= DONNÉES EXTRAITES =
◆ ◆ ◆ ◆ ◆ ◆ ◆

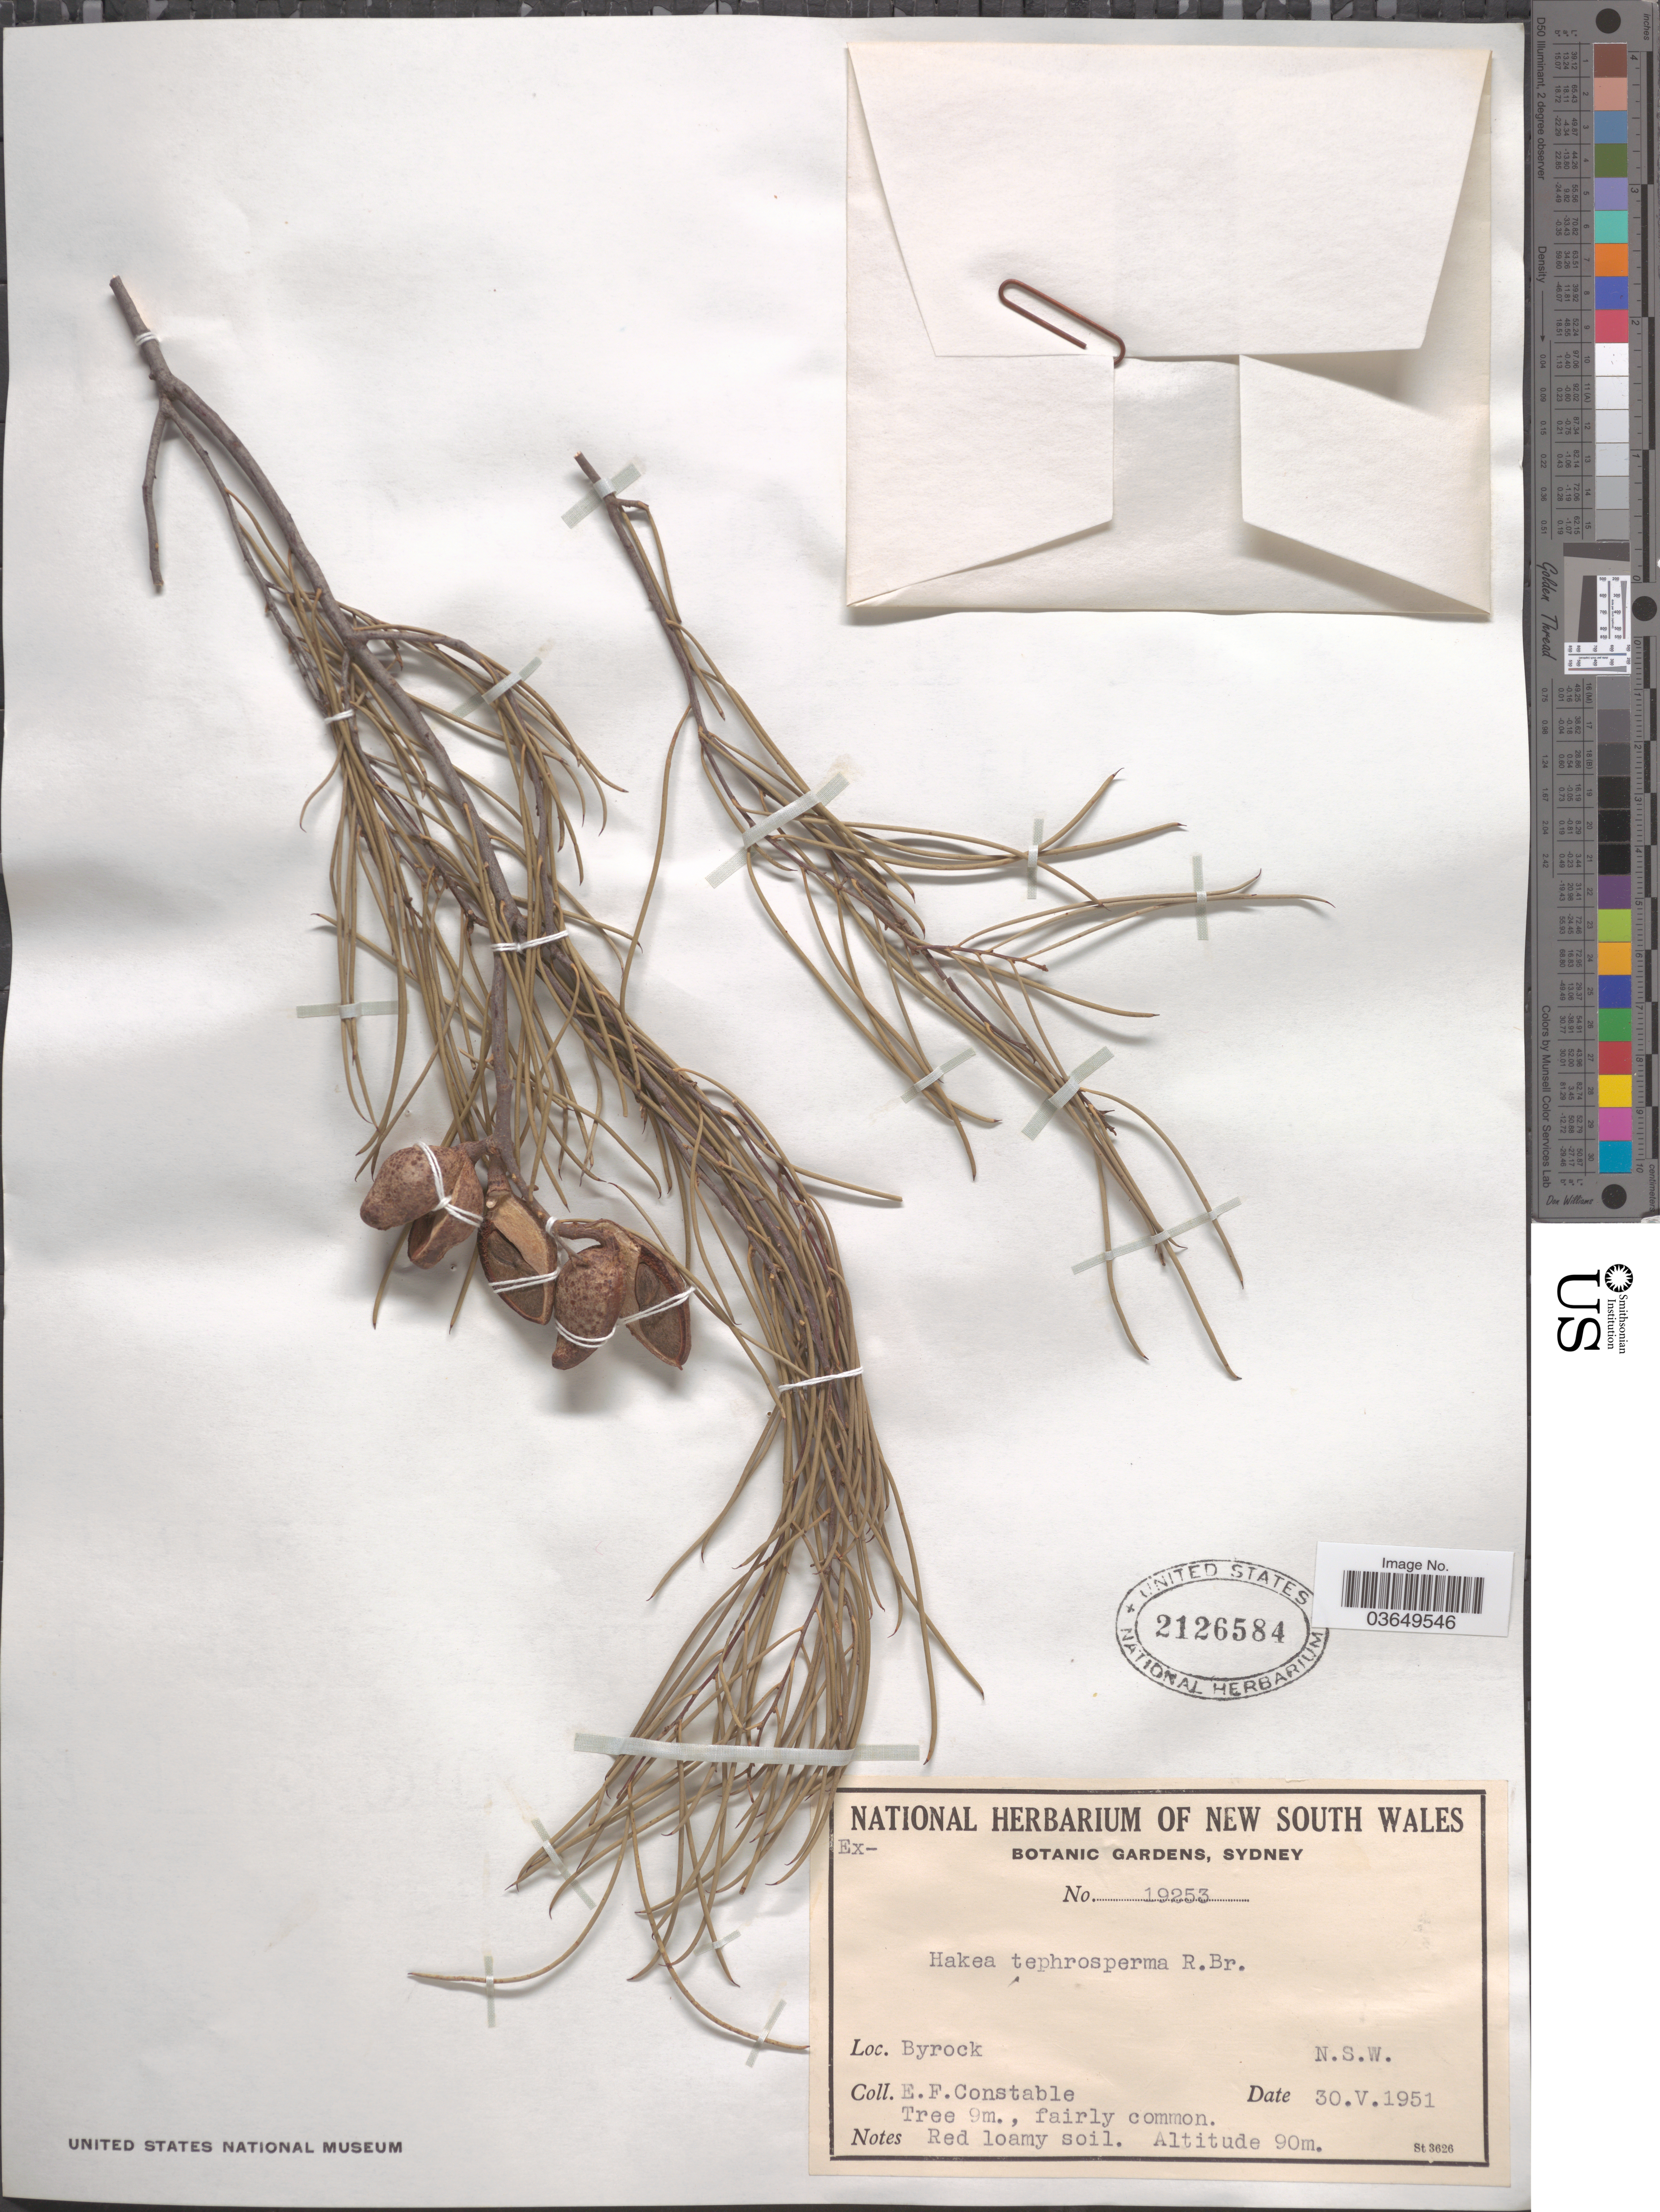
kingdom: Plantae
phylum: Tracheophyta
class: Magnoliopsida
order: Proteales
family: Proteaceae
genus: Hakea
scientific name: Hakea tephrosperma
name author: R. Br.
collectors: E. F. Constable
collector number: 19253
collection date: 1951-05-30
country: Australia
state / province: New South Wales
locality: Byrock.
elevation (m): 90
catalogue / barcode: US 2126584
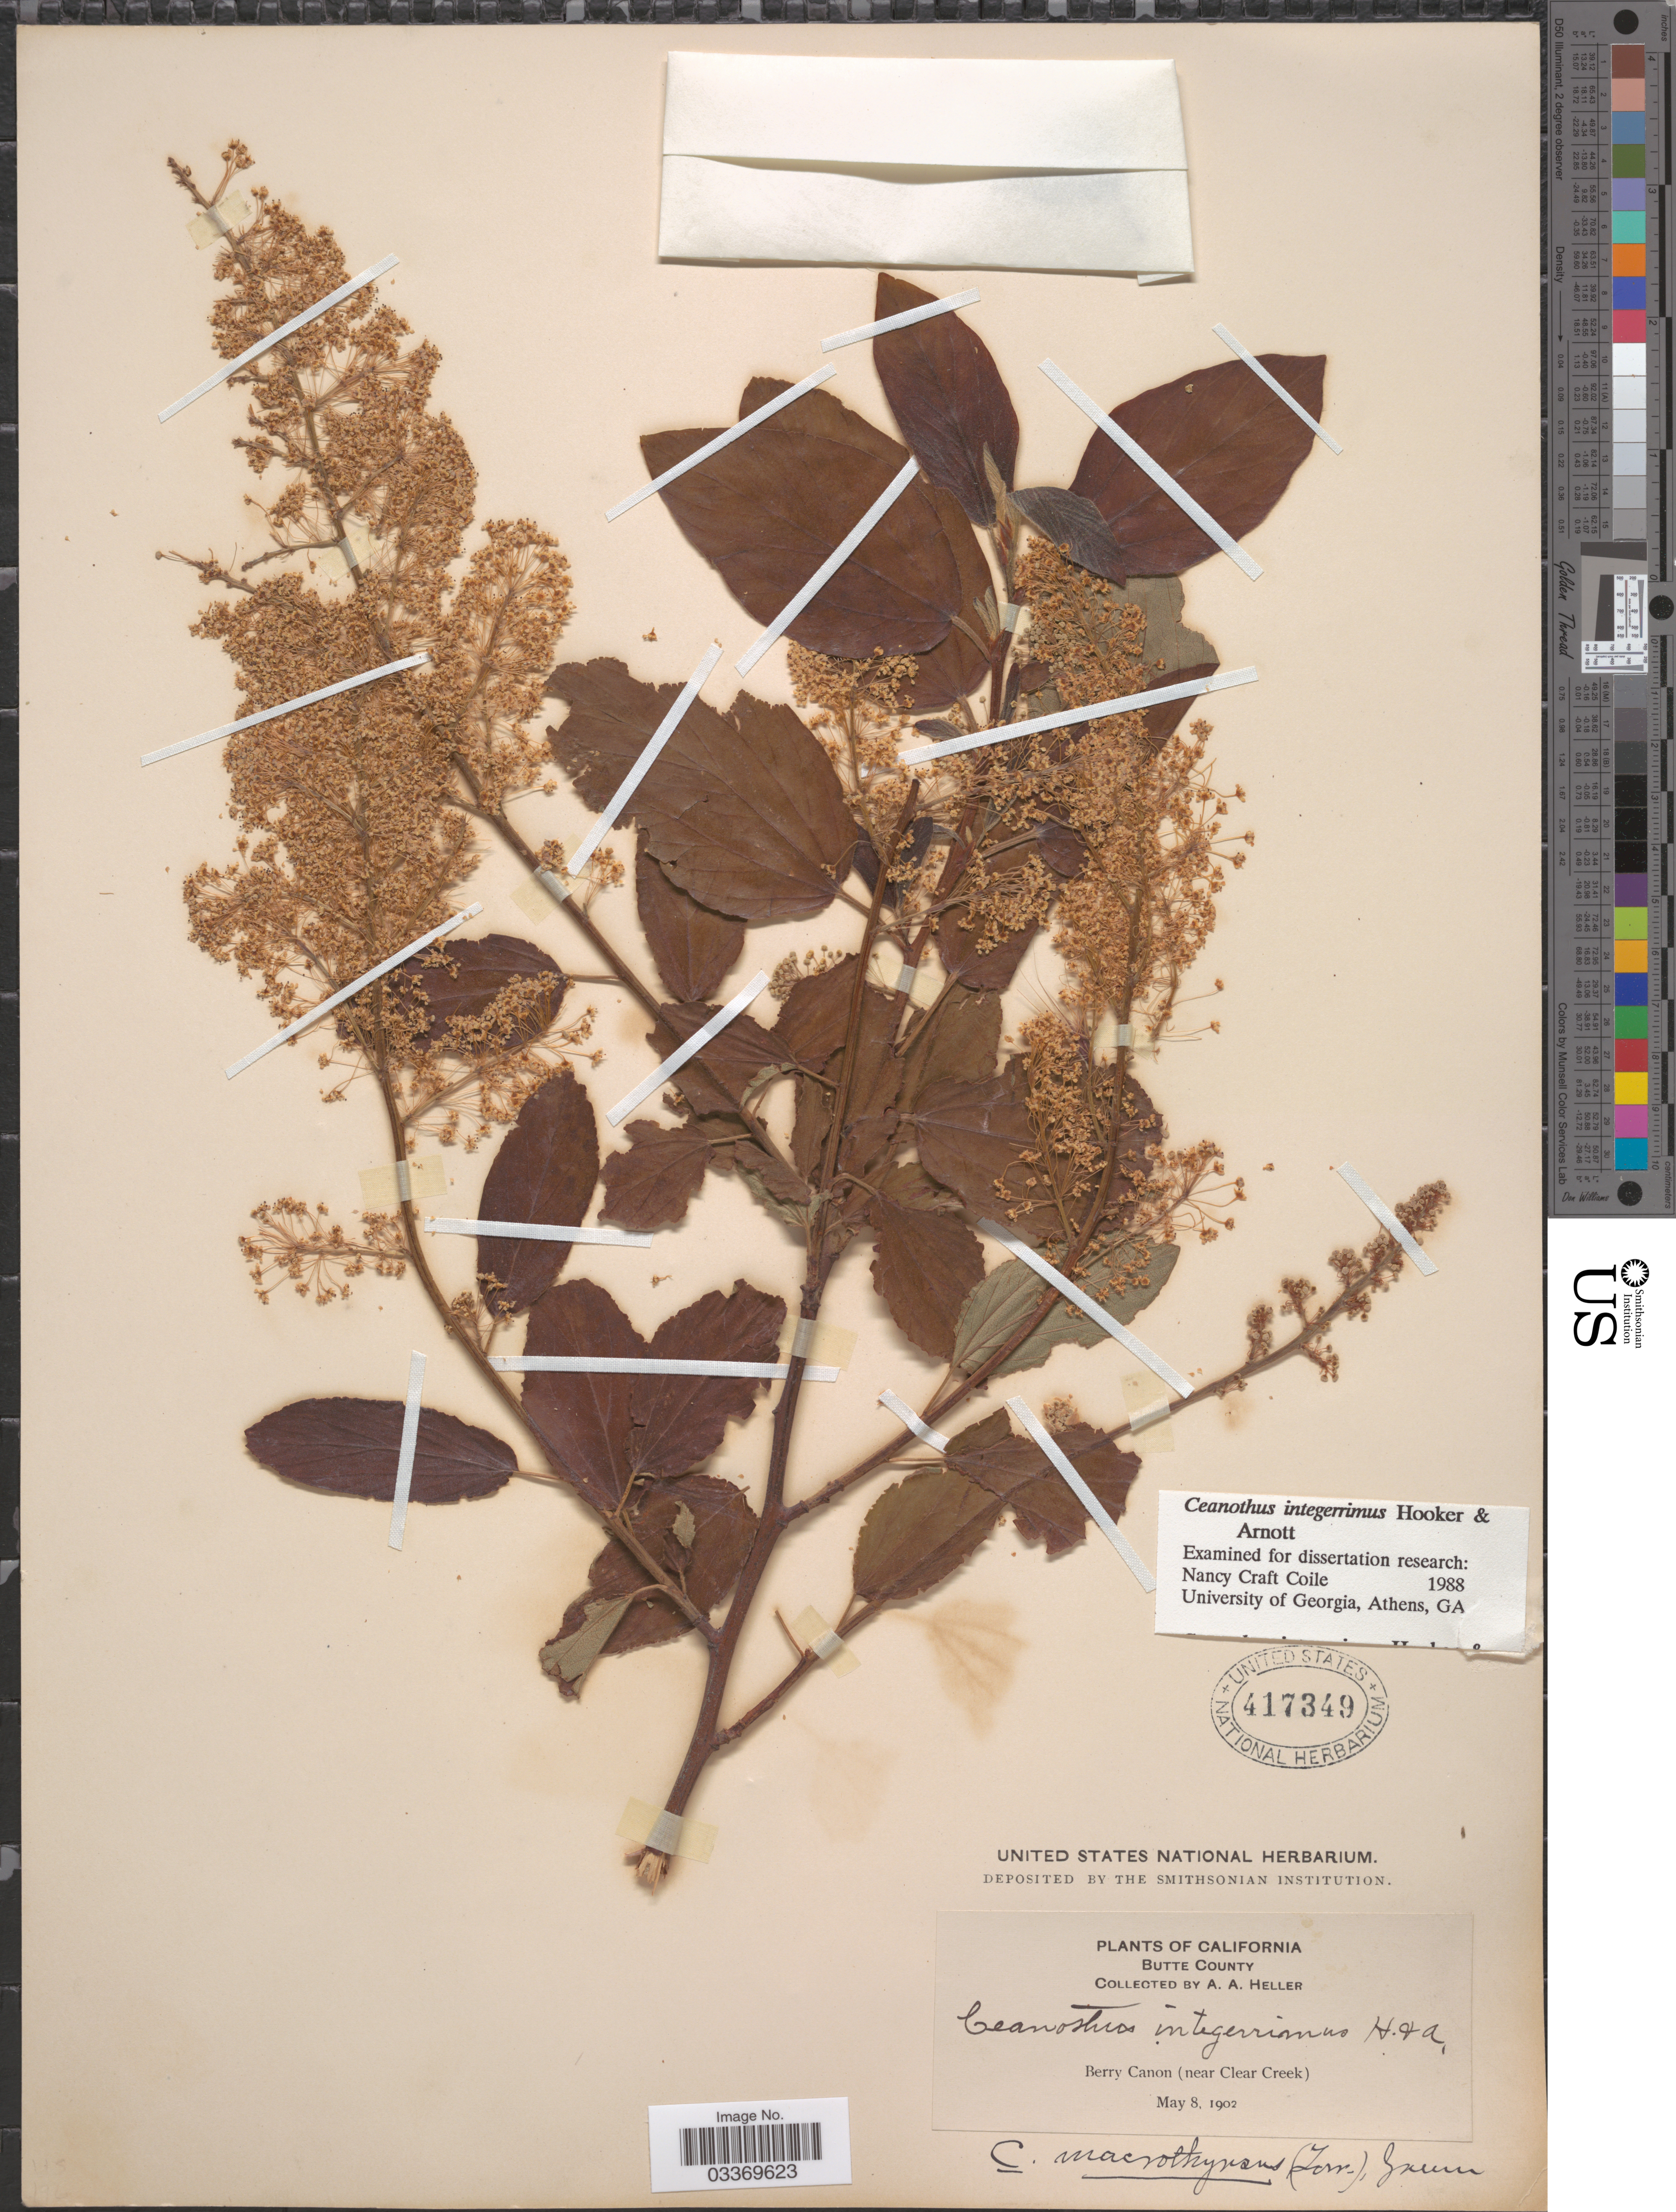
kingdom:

◆ ◆ ◆ ◆ ◆ ◆ ◆

= CONSIGNE DE L'EXERCICE =
Recopiez à l'identique toutes les lignes des entrées ci-dessus, en laissant les images de côté.

= RÉPONSE =
kingdom: Plantae
phylum: Tracheophyta
class: Magnoliopsida
order: Proteales
family: Proteaceae
genus: Hakea
scientific name: Hakea tephrosperma
name author: R. Br.
collectors: E. F. Constable
collector number: 19253
collection date: 1951-05-30
country: Australia
state / province: New South Wales
locality: Byrock.
elevation (m): 90
catalogue / barcode: US 2126584
kingdom:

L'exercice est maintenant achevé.